▶ **ACTIVITY**: Below is a listing from which only part is wanted; return exactly the lines from the one with "572 496 3.00" up to and including the one with "180 937 2.60".

▶ **SUPPLIED INFORMATION**:
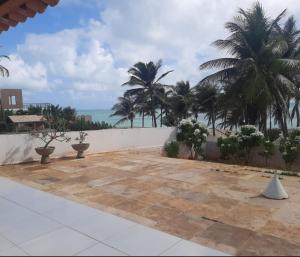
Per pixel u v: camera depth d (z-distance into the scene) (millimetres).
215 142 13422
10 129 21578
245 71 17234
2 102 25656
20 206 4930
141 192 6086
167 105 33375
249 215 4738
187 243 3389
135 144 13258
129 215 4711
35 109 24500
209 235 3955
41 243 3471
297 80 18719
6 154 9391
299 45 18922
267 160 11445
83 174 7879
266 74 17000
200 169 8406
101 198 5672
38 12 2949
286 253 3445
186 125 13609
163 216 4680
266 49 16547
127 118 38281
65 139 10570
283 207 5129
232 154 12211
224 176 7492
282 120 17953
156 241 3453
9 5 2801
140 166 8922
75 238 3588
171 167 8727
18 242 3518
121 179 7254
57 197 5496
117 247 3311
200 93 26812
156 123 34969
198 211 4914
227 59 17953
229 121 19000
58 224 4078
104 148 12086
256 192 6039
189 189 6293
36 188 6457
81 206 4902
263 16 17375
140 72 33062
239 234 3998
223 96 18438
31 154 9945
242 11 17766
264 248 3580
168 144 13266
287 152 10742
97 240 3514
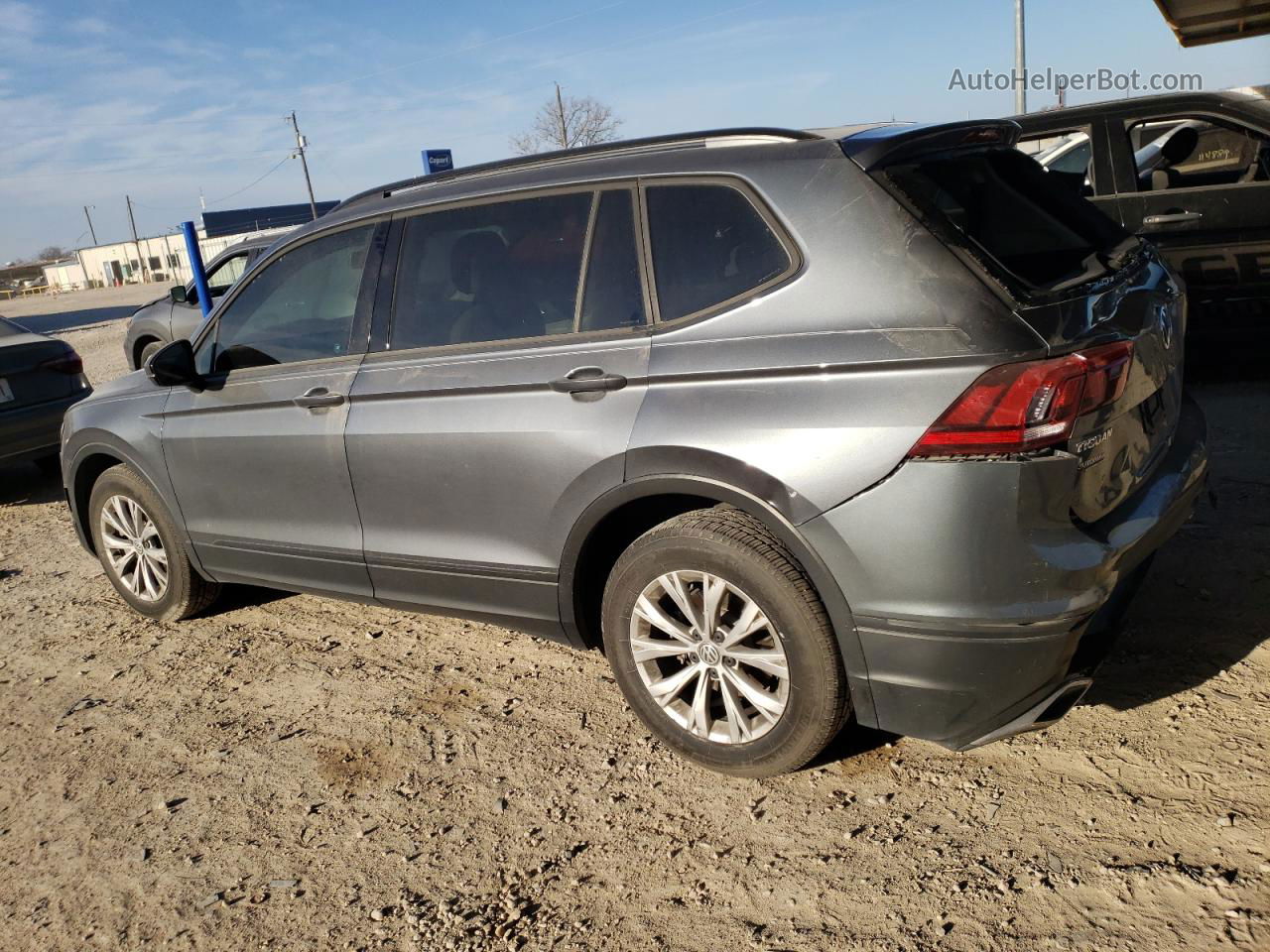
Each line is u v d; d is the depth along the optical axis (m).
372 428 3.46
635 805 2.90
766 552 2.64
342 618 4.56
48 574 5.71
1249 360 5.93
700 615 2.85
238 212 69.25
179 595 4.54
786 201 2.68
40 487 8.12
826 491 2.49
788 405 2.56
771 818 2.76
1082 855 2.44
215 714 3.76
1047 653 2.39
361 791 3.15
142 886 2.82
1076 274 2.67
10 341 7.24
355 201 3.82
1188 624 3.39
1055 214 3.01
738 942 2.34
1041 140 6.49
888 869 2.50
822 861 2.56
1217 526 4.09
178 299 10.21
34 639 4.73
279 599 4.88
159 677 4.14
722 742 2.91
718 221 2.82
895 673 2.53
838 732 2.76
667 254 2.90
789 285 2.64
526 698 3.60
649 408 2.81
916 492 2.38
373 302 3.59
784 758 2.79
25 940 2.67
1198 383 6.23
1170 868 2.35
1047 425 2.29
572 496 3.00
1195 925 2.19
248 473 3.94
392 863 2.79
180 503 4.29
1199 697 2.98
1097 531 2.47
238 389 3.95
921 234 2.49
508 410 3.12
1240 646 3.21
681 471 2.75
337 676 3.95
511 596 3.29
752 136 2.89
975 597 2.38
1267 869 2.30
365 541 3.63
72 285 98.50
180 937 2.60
==
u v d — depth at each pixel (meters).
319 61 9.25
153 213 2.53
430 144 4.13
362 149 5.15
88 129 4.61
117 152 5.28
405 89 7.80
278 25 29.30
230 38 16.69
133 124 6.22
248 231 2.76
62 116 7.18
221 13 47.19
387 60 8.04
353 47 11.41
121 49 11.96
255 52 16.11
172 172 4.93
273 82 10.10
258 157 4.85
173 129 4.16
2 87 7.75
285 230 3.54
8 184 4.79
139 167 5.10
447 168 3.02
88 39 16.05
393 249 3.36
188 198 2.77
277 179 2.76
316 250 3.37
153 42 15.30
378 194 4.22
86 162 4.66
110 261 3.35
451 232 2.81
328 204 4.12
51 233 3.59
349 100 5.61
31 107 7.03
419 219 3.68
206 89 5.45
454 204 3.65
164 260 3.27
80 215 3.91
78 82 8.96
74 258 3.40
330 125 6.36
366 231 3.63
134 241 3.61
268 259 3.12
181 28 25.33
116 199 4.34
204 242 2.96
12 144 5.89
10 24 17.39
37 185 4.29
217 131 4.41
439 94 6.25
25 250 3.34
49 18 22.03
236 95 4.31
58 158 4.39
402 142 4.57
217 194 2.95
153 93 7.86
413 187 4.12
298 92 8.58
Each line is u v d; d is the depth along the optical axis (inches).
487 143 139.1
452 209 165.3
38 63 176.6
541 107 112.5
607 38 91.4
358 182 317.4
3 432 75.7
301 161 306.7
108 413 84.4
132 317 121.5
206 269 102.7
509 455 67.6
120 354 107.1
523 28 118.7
* * *
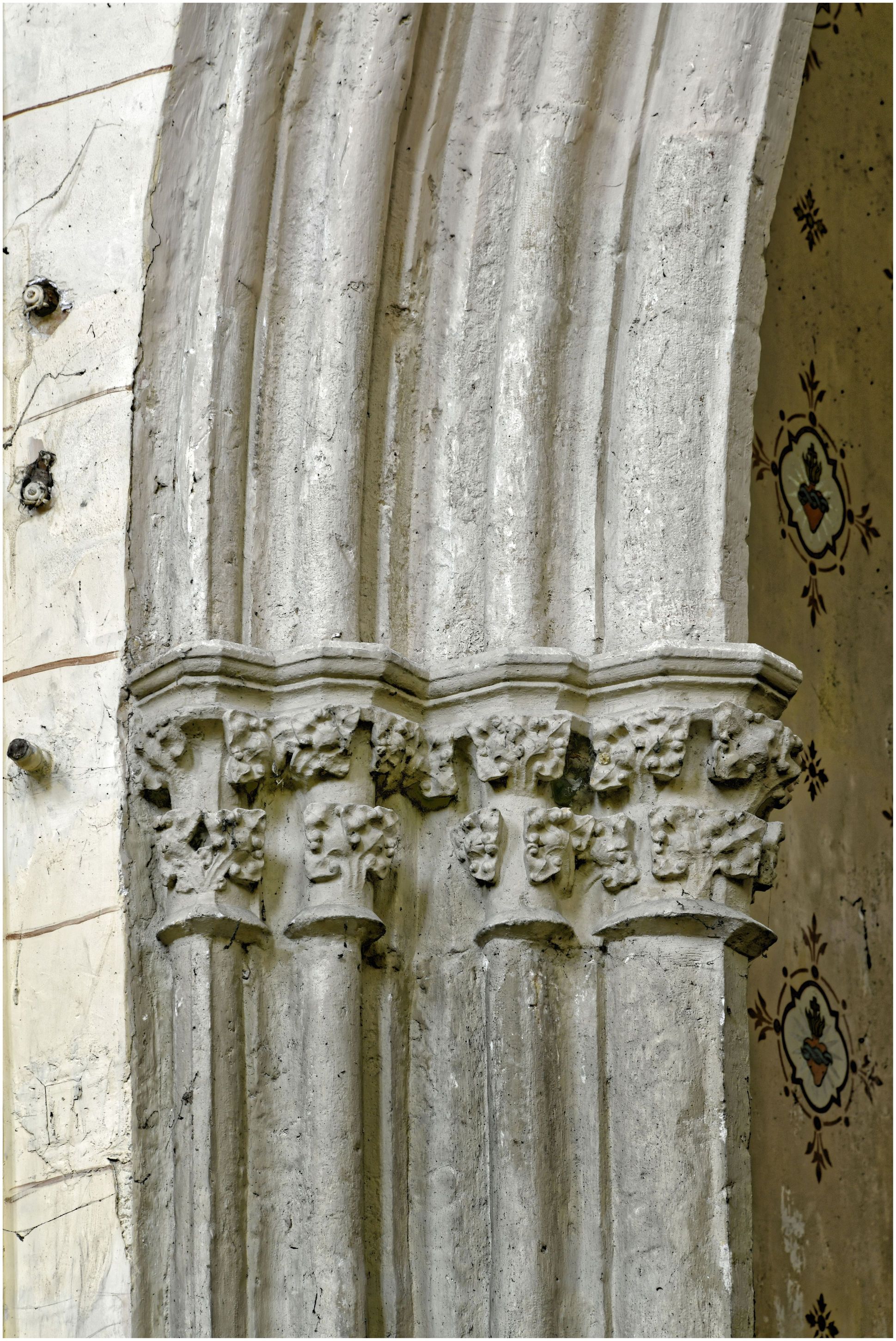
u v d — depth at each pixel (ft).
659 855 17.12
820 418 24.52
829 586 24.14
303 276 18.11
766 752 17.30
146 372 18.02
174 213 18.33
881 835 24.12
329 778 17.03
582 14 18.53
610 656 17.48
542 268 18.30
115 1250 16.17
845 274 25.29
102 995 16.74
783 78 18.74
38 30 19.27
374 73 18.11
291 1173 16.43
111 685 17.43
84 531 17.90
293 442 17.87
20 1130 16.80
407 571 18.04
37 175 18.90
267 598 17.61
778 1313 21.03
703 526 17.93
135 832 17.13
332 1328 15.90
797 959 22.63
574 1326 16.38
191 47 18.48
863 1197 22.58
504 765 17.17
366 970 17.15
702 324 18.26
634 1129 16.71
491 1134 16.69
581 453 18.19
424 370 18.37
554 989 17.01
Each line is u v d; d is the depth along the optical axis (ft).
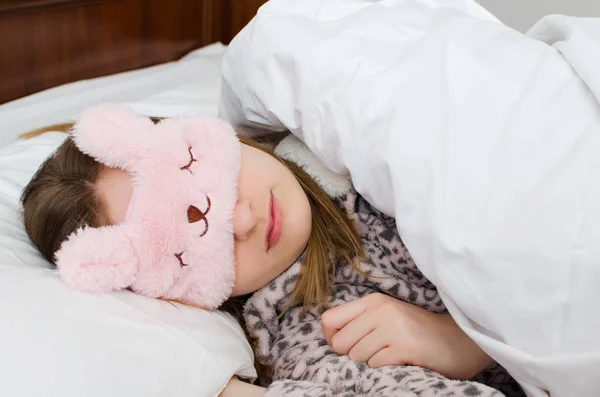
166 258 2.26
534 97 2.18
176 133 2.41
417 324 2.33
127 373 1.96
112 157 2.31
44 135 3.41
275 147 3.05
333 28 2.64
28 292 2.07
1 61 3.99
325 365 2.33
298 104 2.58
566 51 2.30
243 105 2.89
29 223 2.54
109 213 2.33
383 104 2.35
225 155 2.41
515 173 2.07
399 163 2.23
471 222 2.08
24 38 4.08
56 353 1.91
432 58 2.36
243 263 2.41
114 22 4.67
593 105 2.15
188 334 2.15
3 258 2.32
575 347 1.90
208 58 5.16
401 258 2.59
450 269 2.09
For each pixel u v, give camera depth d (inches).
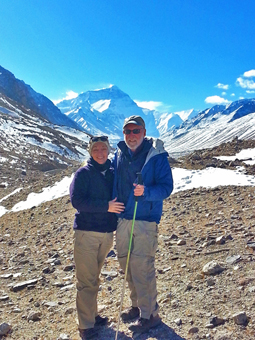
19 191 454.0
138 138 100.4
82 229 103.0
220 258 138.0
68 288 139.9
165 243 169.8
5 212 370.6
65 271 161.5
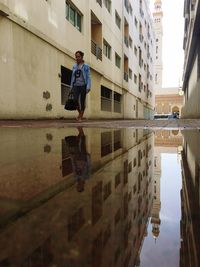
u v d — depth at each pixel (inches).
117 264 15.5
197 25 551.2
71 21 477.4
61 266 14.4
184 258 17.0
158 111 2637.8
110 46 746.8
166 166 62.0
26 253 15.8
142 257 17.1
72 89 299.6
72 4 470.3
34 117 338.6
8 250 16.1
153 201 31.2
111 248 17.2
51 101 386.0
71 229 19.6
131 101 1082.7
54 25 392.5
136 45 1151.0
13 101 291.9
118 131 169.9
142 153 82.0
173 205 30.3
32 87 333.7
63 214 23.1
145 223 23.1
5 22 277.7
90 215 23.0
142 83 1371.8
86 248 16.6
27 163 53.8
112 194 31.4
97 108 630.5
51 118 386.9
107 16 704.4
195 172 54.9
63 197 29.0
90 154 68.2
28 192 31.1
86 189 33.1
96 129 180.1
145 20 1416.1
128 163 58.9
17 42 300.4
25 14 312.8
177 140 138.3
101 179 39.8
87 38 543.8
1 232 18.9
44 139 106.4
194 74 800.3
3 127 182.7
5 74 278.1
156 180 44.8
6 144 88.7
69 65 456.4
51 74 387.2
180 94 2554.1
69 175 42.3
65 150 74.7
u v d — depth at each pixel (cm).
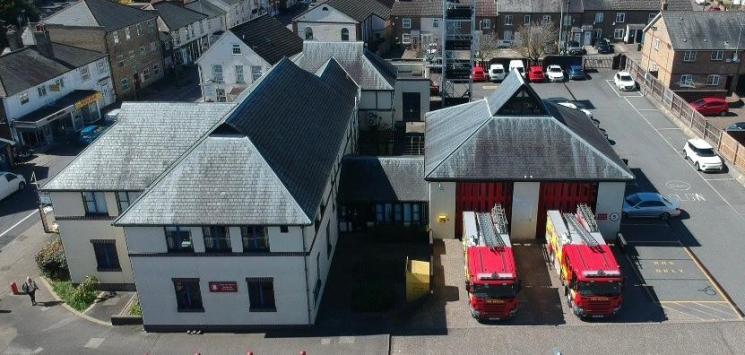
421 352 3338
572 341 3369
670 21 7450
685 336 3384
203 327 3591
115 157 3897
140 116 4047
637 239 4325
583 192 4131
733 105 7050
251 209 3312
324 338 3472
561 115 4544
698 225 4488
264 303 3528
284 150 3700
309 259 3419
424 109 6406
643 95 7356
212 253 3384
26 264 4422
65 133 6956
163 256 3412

▶ **RESPONSE TO THIS EXERCISE**:
572 496 3.00
1195 925 2.19
248 473 3.94
392 863 2.79
180 503 4.29
1199 697 2.98
1097 531 2.47
238 389 3.95
921 234 2.49
508 410 3.12
1240 646 3.21
681 471 2.75
337 676 3.95
511 596 3.29
752 136 2.89
975 597 2.38
1267 869 2.30
365 541 3.63
72 285 98.50
180 937 2.60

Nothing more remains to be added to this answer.